= Activity =
Could you continue the article below on whether cruise lines are truly green, picking up after its final paragraph on MSC Cruises?

= Extract to read =
+ + + + + + +
Is your cruise green? Here’s how to tell.

The small cruise ships of the Hurtigruten fleet, which serve Norway’s picturesque coastal routes, are painted red and black. But on the inside, they are green, according to the company.

A decade ago, the cruise line ditched heavy fuel oil in favor of cleaner-burning marine gas oil. More recently, it stripped all single-use plastics from its fleet. It added three new hybrid ships that partially use battery power, cutting emissions by 20 percent. And this year, it announced it would introduce its first zero-emission ship by 2030.

“Sustainability isn’t a marketing exercise for us,” says Daniel Skjeldam, CEO of Hurtigruten Group. “It’s a core part of our business.”

Historically, cruise lines haven’t exactly been model citizens when it comes to environmental protection. So when a cruise ship claims to be green, travelers have every reason to be skeptical. With consumer interest in green travel on the rise, many cruise lines are making bold environmental claims and hoping to get your business.

Question is, do they deserve it?

Most do not, to hear environmental advocacy groups talk about it. The latest cruise ship report card issued by Friends of the Earth gives most major cruise lines failing grades for inadequate sewage treatment, air pollution and lack of transparency. The highest-scoring cruise line was Regent Seven Seas, with a C+. (Hurtigruten did not receive a rating from the organization, which graded only major cruise lines.)

Marcie Keever, the oceans and vessels program director with Friends of the Earth, said cruising remains “one of the dirtiest vacation choices.”

Still, cruise lines are trying to be greener. Among the major cruise lines, MSC Cruises, which received a D+, is among those talking the loudest about sustainability. It introduced low-emissions exhaust gas cleaning systems last year, which it says reduces sulfur dioxide emissions by 98 percent. It also fitted its fleet with certified ballast water treatment systems and announced plans to reduce onboard water demand by three percent per year for each ship by monitoring usage, installing water-saving technologies and training crew members.
+ + + + + + +
= Material shown =
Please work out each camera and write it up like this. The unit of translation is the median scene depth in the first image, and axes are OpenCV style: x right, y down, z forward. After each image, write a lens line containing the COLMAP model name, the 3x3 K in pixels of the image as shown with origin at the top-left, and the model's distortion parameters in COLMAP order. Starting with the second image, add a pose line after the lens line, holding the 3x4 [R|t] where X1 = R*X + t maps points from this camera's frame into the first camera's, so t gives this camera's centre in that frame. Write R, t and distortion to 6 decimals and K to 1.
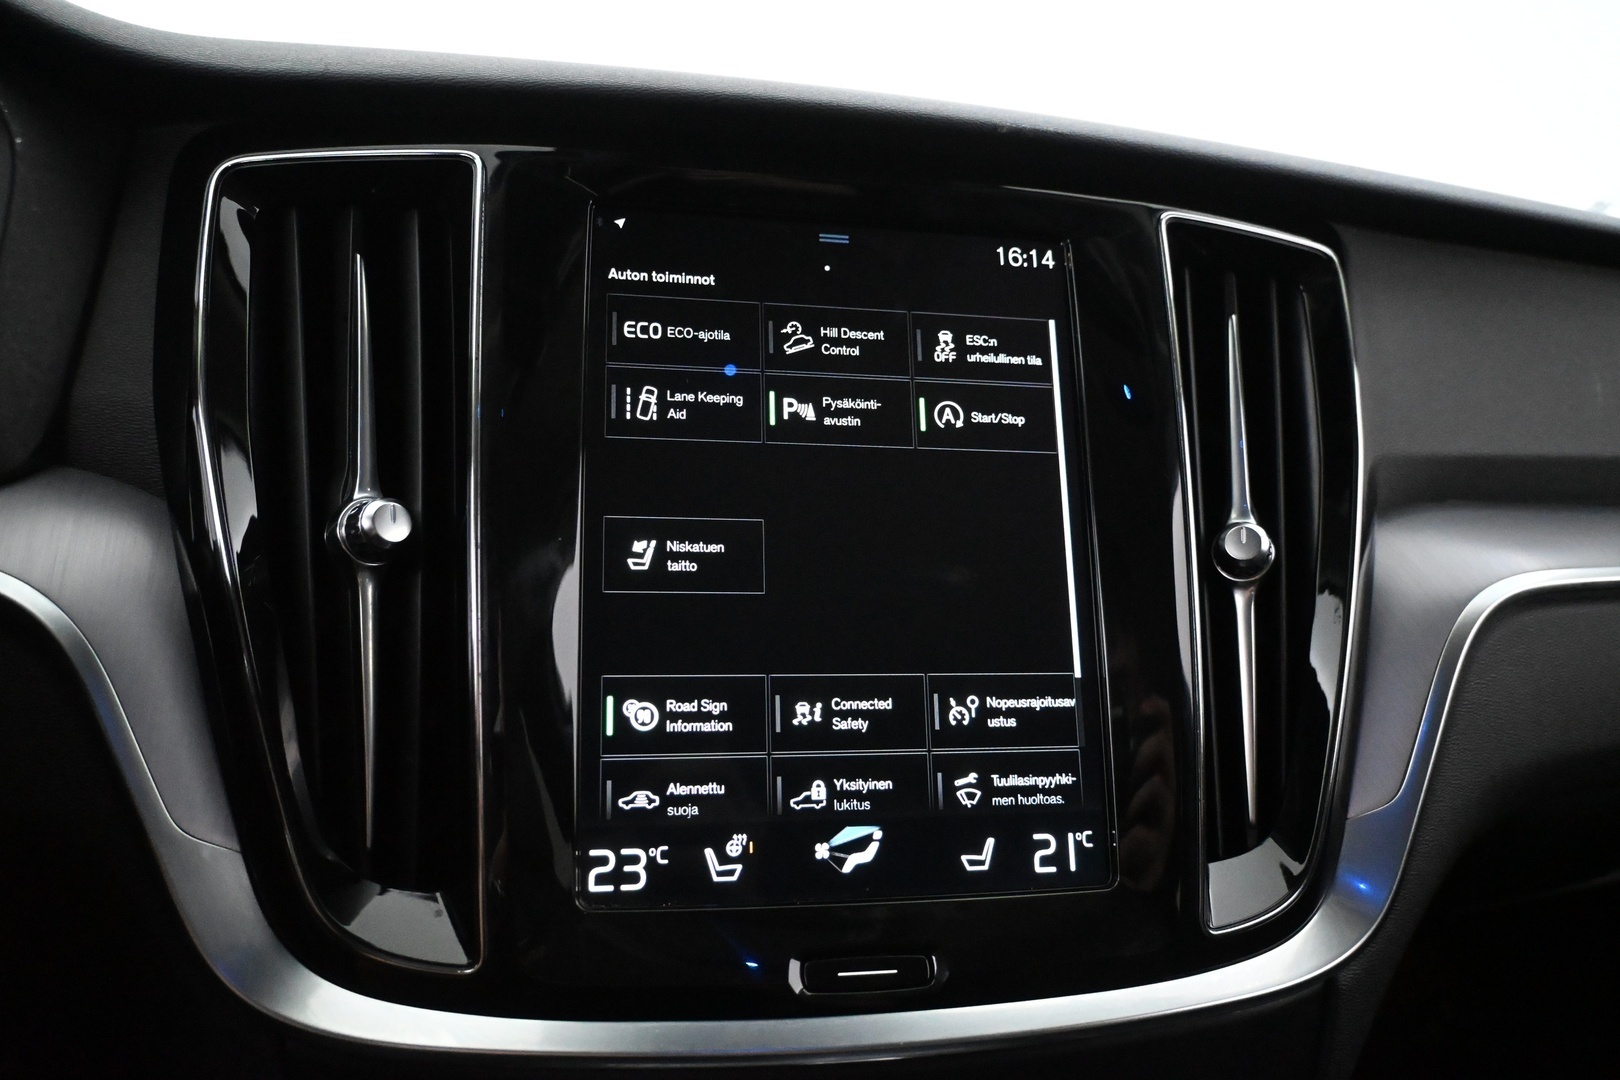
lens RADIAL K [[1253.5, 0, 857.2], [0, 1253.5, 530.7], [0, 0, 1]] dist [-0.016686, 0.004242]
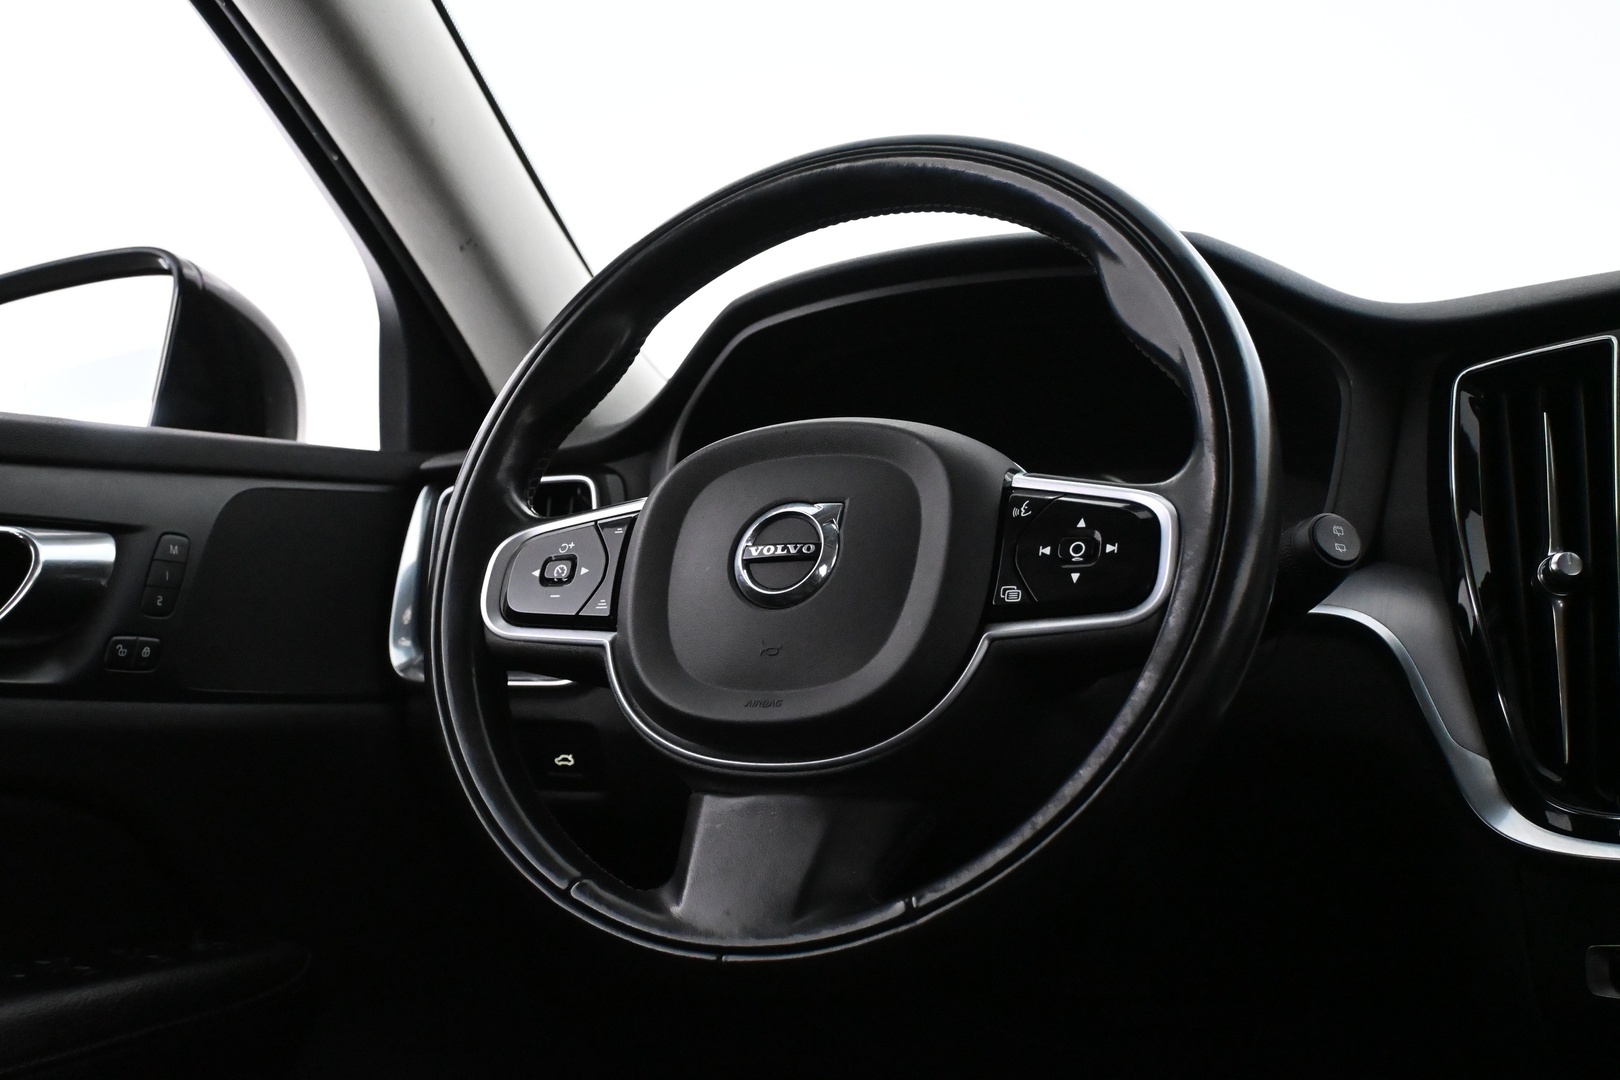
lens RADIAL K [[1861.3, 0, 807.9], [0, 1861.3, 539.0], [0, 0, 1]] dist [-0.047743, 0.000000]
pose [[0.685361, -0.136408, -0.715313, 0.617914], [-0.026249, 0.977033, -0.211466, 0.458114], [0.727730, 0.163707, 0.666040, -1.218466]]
+ + + + + + +
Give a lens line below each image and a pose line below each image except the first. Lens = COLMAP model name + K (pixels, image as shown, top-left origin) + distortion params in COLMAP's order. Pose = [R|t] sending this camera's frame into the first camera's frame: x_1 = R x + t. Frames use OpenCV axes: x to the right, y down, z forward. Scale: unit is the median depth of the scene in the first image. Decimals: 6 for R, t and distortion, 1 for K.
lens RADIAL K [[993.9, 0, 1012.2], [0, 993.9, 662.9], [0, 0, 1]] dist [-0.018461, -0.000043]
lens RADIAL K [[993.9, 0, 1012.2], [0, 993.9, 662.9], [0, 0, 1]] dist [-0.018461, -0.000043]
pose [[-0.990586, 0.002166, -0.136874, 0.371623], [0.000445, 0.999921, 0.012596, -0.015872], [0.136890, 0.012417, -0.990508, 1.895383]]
+ + + + + + +
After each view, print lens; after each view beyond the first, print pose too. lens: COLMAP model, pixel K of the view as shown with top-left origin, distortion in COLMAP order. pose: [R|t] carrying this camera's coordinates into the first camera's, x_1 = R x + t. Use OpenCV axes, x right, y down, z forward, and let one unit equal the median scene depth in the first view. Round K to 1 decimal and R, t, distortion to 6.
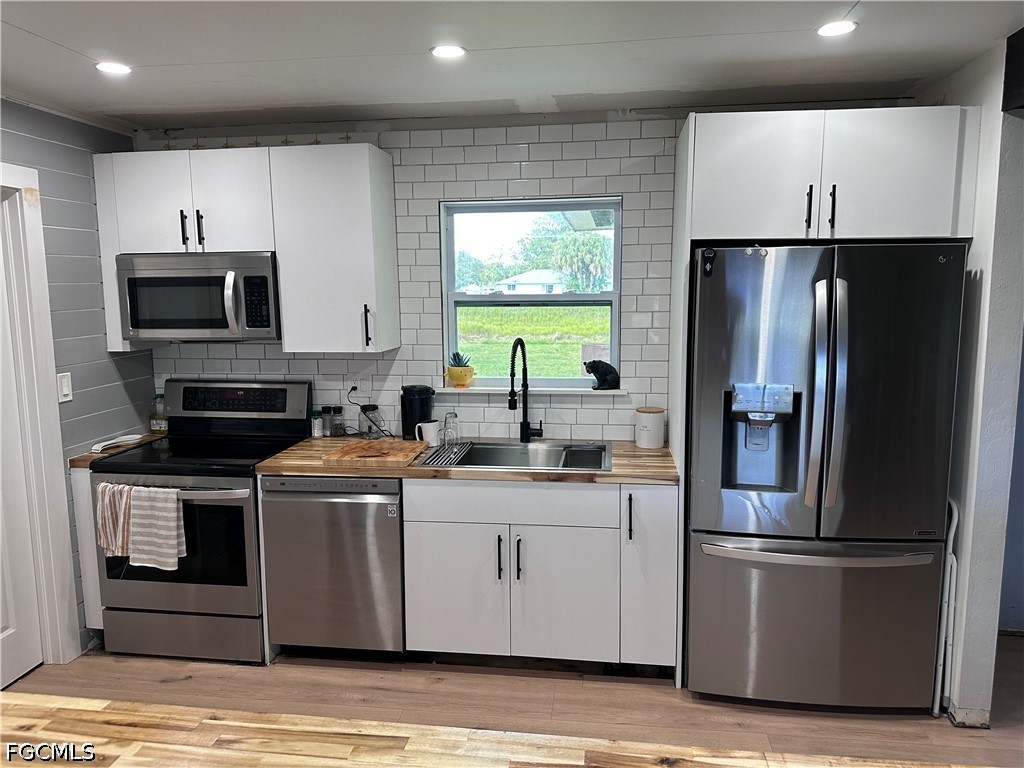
+ + + + + + +
= Task response =
The riverboat cruise line Uniworld is also one of the most vocal when it comes to the environment. (The company, like Hurtigruten, did not receive a Friends of the Earth rating.) This year it introduced an environmental impact report, detailing progress against 11 sustainability goals. They include reducing food waste by 50 percent across all ships by 2025 and building sustainable ships that run on cleaner fuels.

On Hurtigruten’s ships, an oversized, four-bin recycling sorter with the words “you are the difference — reduce, reuse & recycle” emblazoned on it, greets passengers as they check in. Small shampoo and conditioner bottles and soaps have been replaced with large dispensers in the cabins. In its onboard lectures, the crew also discusses the fragile marine ecosystem and the company’s responsibility to preserve it.

As with other travel industry companies, there’s no universally accepted green certification for cruise lines. The Green Marine certification is a voluntary environmental certification program for North America’s maritime industry.

The certification guarantees “that the operator has undergone a rigorous vetting process of their sustainability practices and has agreed to do so on a regular basis,” says Jeremy Clubb, owner of Rainforest Cruises, a tour operator that specializes in riverboat and small ship cruise packages in the Amazon and Southeast Asia.

No certification is required or has risen to the level of a universally accepted guarantee of good environmental citizenship.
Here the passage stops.